The New York Times and everyone else is reporting that the Financial Stability Oversight Committee:
took its first big steps on Tuesday to set out tentative guidelines to limit trading by banks for their own accounts and to restrict the growth of the biggest financial companies.
[“First big steps to set out tentative guidelines”—the decisiveness of a Gen. Patton, but whatever.]
The Financial Stability Oversight Council, the grand council of financial regulators created by the Dodd-Frank Act, also proposed rules as to which large financial companies that were not banks would be regulated by the Federal Reserve because they constituted a potential threat to the nation’s financial system’s stability based on their size.The “large financial companies that were not banks” are basically hedge funds and private equity firms, which made up the so-called “shadow banking” world—but the shadow banks essentially died with the Global Financial Crisis of 2008. So there’s not much left to regulate.
What is left—the Too Big To Fail banks—are supposed to be regulated by the Federal Reserve: It’s part of their mandate. They don’t need additional rules and regs to do their job.
Then, the kicker of the piece:
The recommendations made public on Tuesday are subject to revision based on public comments and the recommendations of various other state and federal regulatory agencies. But the proposals are among the most concrete steps yet aimed at preventing financial institutions from becoming “too big to fail” and at keeping tabs on insurance companies and other companies whose activities could endanger the American economy.Two obvious points: One, banks became “too big to fail” when regulators began trying to prop them up—as happened in 2008. And two, Too Big To Fail banks exist now—which proves that this whole exercise of the Financial Stability Oversight Committee is totally cosmetic.

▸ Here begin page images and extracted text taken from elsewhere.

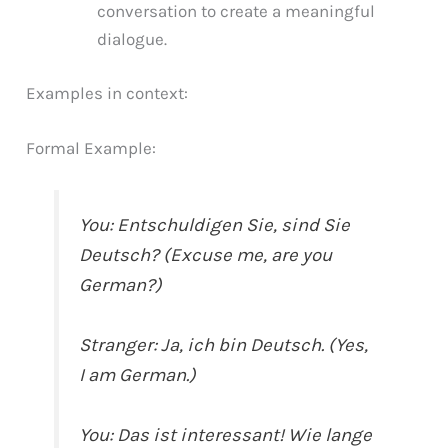
conversation to create a meaningful
dialogue.
Examples in context:
Formal Example:
You: Entschuldigen Sie, sind Sie
Deutsch? (Excuse me, are you
German?)
Stranger: Ja, ich bin Deutsch. (Yes,
I am German.)
You: Das ist interessant! Wie lange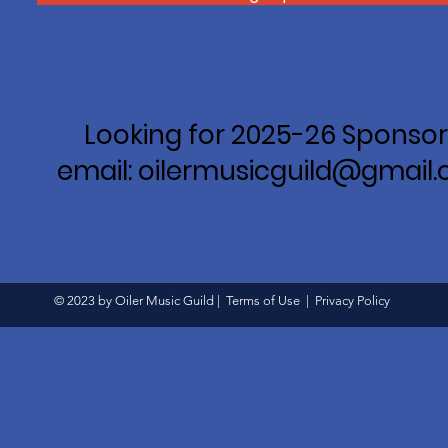
Looking for 2025-26 Sponsor
email: oilermusicguild@gmail
© 2023 by Oiler Music Guild |
Terms of Use
|
Privacy Policy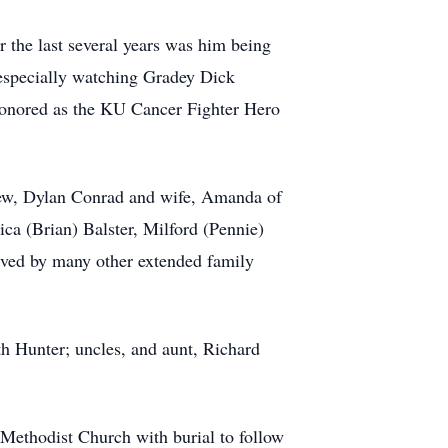
 the last several years was him being
 especially watching Gradey Dick
honored as the KU Cancer Fighter Hero
phew, Dylan Conrad and wife, Amanda of
ca (Brian) Balster, Milford (Pennie)
ived by many other extended family
h Hunter; uncles, and aunt, Richard
Methodist Church with burial to follow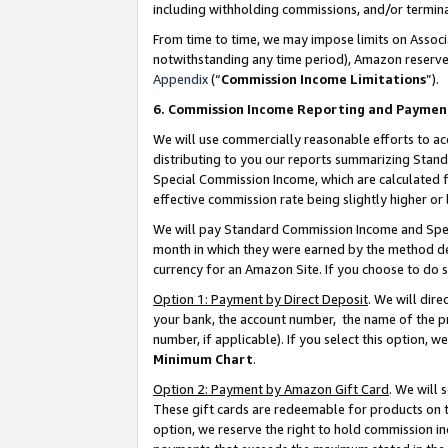
including withholding commissions, and/or termina
From time to time, we may impose limits on Assoc
notwithstanding any time period), Amazon reserves 
Appendix
(“
Commission Income Limitations
”).
6. Commission Income Reporting and Paymen
We will use commercially reasonable efforts to ac
distributing to you our reports summarizing Sta
Special Commission Income, which are calculated f
effective commission rate being slightly higher or 
We will pay Standard Commission Income and Spec
month in which they were earned by the method des
currency for an Amazon Site. If you choose to do 
Option 1: Payment by Direct Deposit
. We will dir
your bank, the account number, the name of the pr
number, if applicable). If you select this option,
Minimum Chart
.
Option 2: Payment by Amazon Gift Card
. We will
These gift cards are redeemable for products on t
option, we reserve the right to hold commission i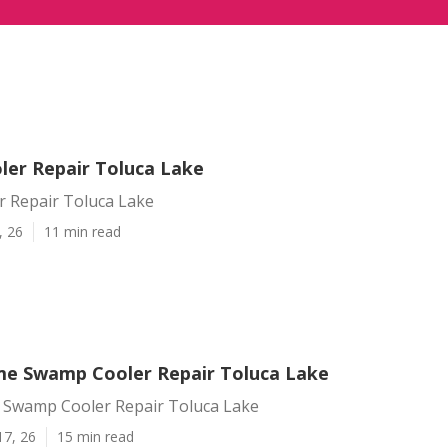
er Repair Toluca Lake
 Repair Toluca Lake
, 26
11 min read
e Swamp Cooler Repair Toluca Lake
Swamp Cooler Repair Toluca Lake
17, 26
15 min read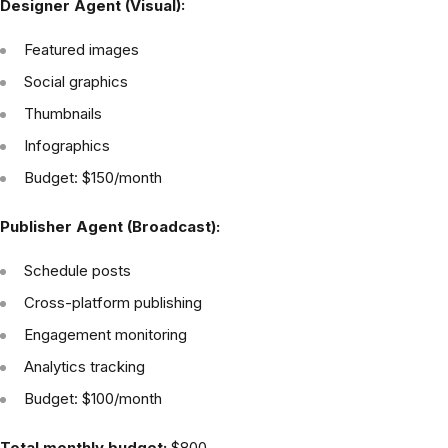
Designer Agent (Visual):
Featured images
Social graphics
Thumbnails
Infographics
Budget: $150/month
Publisher Agent (Broadcast):
Schedule posts
Cross-platform publishing
Engagement monitoring
Analytics tracking
Budget: $100/month
Total monthly budget:
$800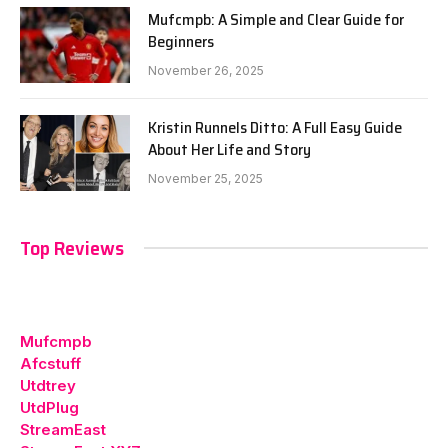
Mufcmpb: A Simple and Clear Guide for
Beginners
November 26, 2025
Kristin Runnels Ditto: A Full Easy Guide
About Her Life and Story
November 25, 2025
Top Reviews
Mufcmpb
Afcstuff
Utdtrey
UtdPlug
StreamEast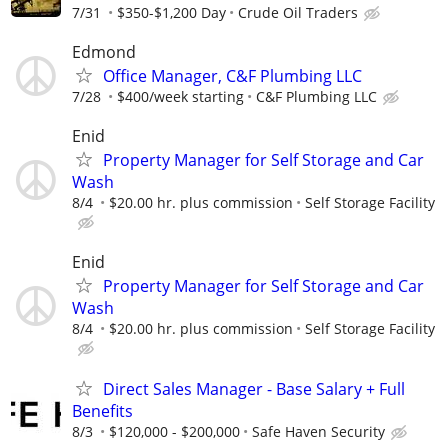
7/31
$350-$1,200 Day
Crude Oil Traders
Edmond
Office Manager, C&F Plumbing LLC
7/28
$400/week starting
C&F Plumbing LLC
Enid
Property Manager for Self Storage and Car
Wash
8/4
$20.00 hr. plus commission
Self Storage Facility
Enid
Property Manager for Self Storage and Car
Wash
8/4
$20.00 hr. plus commission
Self Storage Facility
Direct Sales Manager - Base Salary + Full
Benefits
8/3
$120,000 - $200,000
Safe Haven Security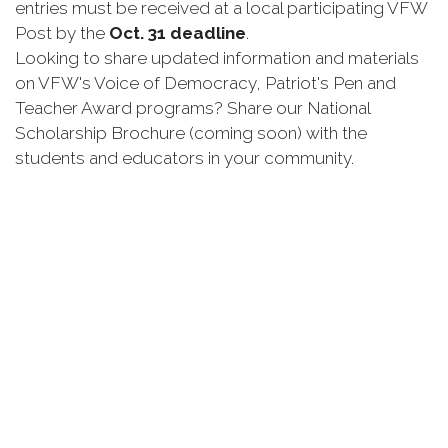
entries must be received at a local participating VFW
Post by the
Oct. 31 deadline
.
Looking to share updated information and materials
on VFW's Voice of Democracy, Patriot's Pen and
Teacher Award programs? Share our National
Scholarship Brochure (coming soon) with the
students and educators in your community.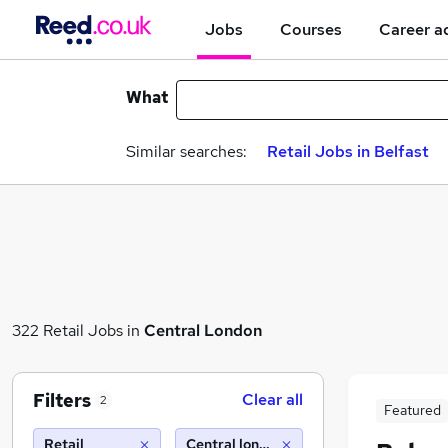
Jobs
Courses
Career a
What
Similar searches:
Retail Jobs in Belfast
322 Retail Jobs in
Central London
Filters
Clear all
2
Featured
Retail
Central london (10 miles)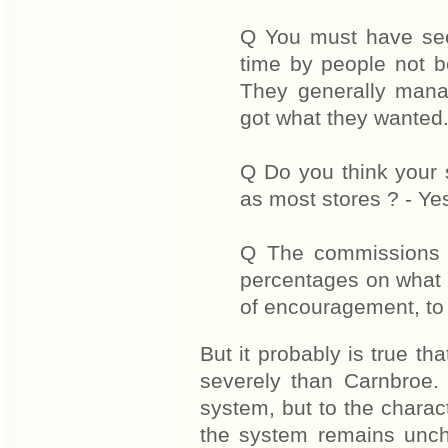
Q You must have see
time by people not b
They generally mana
got what they wanted
Q Do you think your 
as most stores ? - Yes
Q The commissions 
percentages on what 
of encouragement, to 
But it probably is true th
severely than Carnbroe. 
system, but to the charac
the system remains unch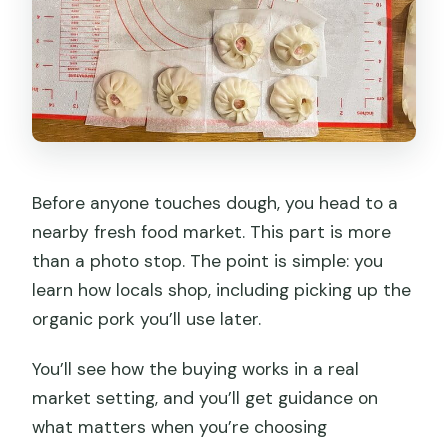
Before anyone touches dough, you head to a
nearby fresh food market. This part is more
than a photo stop. The point is simple: you
learn how locals shop, including picking up the
organic pork you’ll use later.
You’ll see how the buying works in a real
market setting, and you’ll get guidance on
what matters when you’re choosing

If they were serious, they would have delivered recommendations as to how to break up the Too Big To Fail Banks.
Now, the reason the banks got into trouble in 2008, and the whole concept of the TBTF came into existence, was because of the repeal of Glass-Steagal during the Clinton administration, egged on by the Republican Congress and then-Treasury Secretary Robert Rudin, late of Goldman Sachs and Citigroup.

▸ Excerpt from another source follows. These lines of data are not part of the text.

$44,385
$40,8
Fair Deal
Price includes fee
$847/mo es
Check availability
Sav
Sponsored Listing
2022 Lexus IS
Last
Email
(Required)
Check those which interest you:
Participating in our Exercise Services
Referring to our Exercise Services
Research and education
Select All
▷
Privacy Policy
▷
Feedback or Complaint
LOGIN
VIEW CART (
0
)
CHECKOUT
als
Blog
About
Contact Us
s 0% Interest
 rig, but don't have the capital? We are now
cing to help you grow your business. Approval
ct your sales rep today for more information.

The removal of the rules barring commercial banking from acting as investment banks set the stage for the Global Financial Crisis—but a big part of it was the failure of the Federal Reserve to apply the rules on the books and actually oversee the banks that it was supposed to oversee.
This Financial Stability Oversight Committee’s recommendations? Way too little, way too late—totally pointless.
I don't buy that the repeal of Glass-Steagal is what caused the banks to get into trouble. As property prices kept rising the banks viewed mortgage loans as less risky. It is only human nature to get greedy and I think the banks would have continued to lend into the peak of the real estate bubble just as recklessly. It may not have happened as quickly because without Glass-Steagal they had easier access to their own investment bank, but I think the end result eventually would have been the same.